Considérant en droit

1. En vertu de l’article 278 al. 3 LP, la décision du juge suppléant de district (art. 30 al. 1 let. a LALP) sur opposition au séquestre peut faire l’objet d’un recours (cf. ég. art. 319 let. a CPC et 30 al. 2 LALP) auprès du Tribunal cantonal. Le délai de recours est de dix jours (art. 321 al. 2 CPC), la procédure d'opposition à l’ordonnance de séquestre (art. 278 al. 1 et 2 LP), qui porte sur des mesures provisionnelles (ATF 135 III 232 consid. 1.2), étant soumise à la procédure sommaire (art. 251 let. a CPC). En l’espèce, remis à la poste le 11 juillet 2016, le recours a été formé dans le délai légal de dix jours courant dès la réception, par le mandataire du recourant, le 1er juillet 2016, de la décision attaquée. Le juge soussigné est au surplus compétent pour statuer en qualité de juge unique (art. 30 al. 2 LALP et 20 al. 3 LOJ).

2. L’article 278 al. 3 2ème phr. LP (qui constitue une lex specialis par rapport à l’art. 326 al. 1 CPC) permet aux parties d’alléguer des faits nouveaux et de présenter de nouvelles preuves (ATF 140 III 466 consid. 4.2.3). Il s’agit en tout cas des faits nouveaux "proprement dits" (vrais nova), soit ceux intervenus après la décision de première instance; il a en revanche laissé ouverte, respectivement n'a pas abordé, la question de la recevabilité des pseudo nova (ATF 140 précité; arrêts 5A_364/2008 du 12 août 2008 consid. 4.1.2 et 5A_328/2013 du 4 novembre 2013 consid. 4.3.2). En l’occurrence, les pièces nos 26 et 27 annexées au recours, postérieures au prononcé entrepris, sont recevables. En revanche, les deux arrêts de la cour de cassation française du 6 mars 1996 (pce n° 28) et du 27 novembre 1990 (pce n° 29), sont antérieurs. Toutefois, dans la mesure où il s’agit de jurisprudence citée à l’appui des thèses juridiques des recourants - et non d’arrêts concernant les parties - il ne s’agit pas de nouveaux faits ou moyens de preuve, mais de droit étranger, dont le contenu doit être établi d’office, avec la collaboration des parties (art. 16 al. 1 LDIP; ATF 138 III 232 consid. 4.2.4). Leur dépôt en cause est donc admis.
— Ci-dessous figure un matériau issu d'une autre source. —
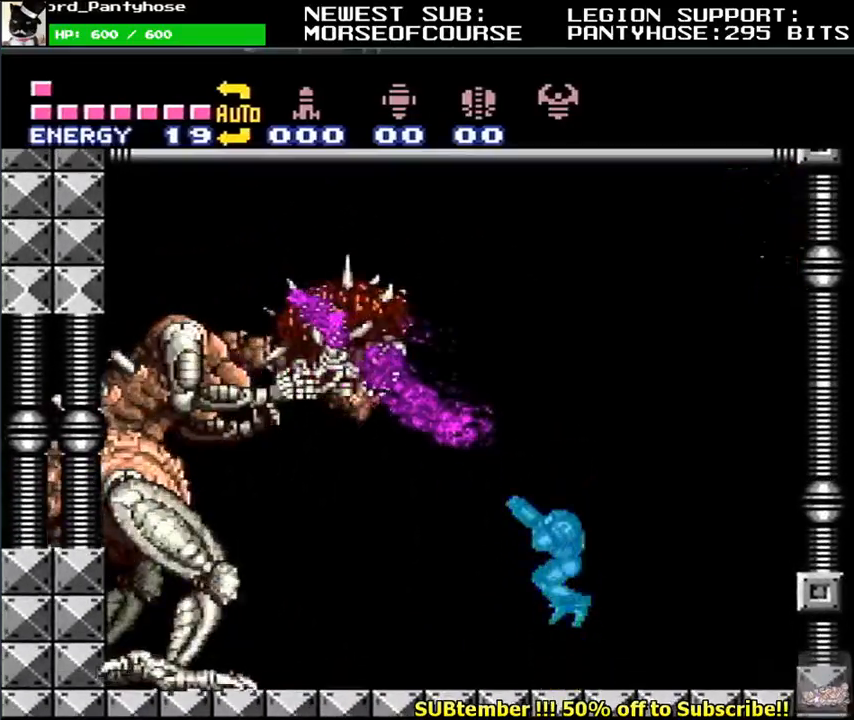
{"buttons": ["Y", "R1"], "events": []}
3. Dans la procédure d'opposition, le débiteur (ou le tiers) dont les droits sont touchés par le séquestre (art. 278 al. 1 LP) et qui n'a pas pu participer à la procédure d'autorisation de séquestre, a la possibilité de présenter ses objections; le juge réexamine donc en contradictoire la réalisation des conditions du séquestre qu'il a

- 7 - ordonné (ATF 140 III 466 consid. 4.2.3). L'opposant doit tenter de démontrer que son point de vue est plus vraisemblable que celui du créancier séquestrant (arrêt 5A_685/2014 consid. 3 et les réf.). La procédure d'opposition ayant le même objet que la procédure d'autorisation de séquestre, le juge doit revoir la cause dans son entier et tenir compte de la situation telle qu'elle se présente au moment de la décision sur opposition (ATF 140 III 466 consid. 4.2.3 et les réf.). Son pouvoir d’examen n’est toutefois pas plus étendu que celui qu’il avait lorsqu’il a accueilli la requête de séquestre. Il ne statue pas définitivement sur les conditions du séquestre (sauf en ce qui concerne le cas de séquestre selon l'art. 272 al. 1 ch. 2 LP), mais uniquement à titre provisoire sur la base de la simple vraisemblance des faits et ensuite d'un examen sommaire du droit (arrêt 5A_925/2012 consid. 9.3 et les réf.). La juridiction de recours ne jouit pas d'un pouvoir d'examen plus étendu que celui du juge de l'opposition. Elle examine également, au degré de la simple vraisemblance, si les conditions du séquestre sont réalisées. Elle revoit librement le droit (cf. arrêt 5A_925/2012 précité).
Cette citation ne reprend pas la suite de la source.